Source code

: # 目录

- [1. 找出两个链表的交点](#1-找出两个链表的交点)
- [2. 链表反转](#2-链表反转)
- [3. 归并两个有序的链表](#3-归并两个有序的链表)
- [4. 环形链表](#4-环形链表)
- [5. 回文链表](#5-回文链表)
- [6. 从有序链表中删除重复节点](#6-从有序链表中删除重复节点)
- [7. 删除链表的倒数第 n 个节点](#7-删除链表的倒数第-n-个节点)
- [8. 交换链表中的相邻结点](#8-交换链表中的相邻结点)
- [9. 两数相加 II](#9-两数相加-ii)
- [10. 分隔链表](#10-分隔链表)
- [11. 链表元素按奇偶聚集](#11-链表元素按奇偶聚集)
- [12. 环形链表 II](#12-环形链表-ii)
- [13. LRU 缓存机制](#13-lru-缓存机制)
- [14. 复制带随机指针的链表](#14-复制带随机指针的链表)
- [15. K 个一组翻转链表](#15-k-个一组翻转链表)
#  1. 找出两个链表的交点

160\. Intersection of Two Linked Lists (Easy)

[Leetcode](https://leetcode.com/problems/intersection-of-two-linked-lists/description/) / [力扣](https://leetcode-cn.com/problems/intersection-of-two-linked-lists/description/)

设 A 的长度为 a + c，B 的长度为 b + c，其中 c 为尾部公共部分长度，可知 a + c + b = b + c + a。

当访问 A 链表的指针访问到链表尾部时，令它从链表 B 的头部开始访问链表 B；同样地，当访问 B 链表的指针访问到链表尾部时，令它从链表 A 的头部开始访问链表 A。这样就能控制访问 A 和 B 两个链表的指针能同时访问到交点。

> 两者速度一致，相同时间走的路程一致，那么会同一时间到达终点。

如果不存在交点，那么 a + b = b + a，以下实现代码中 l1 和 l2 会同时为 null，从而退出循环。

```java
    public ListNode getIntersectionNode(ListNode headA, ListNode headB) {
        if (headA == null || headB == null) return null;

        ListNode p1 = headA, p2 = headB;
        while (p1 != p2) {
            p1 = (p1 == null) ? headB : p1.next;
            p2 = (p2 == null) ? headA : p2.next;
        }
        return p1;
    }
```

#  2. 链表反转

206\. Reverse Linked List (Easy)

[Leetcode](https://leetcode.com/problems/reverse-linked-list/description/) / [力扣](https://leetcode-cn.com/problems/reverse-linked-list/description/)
####
Work task –
Say how many lines of the data include the string "找出两个链表的交点". Nothing other than the number should be given.

Exercise answer –
2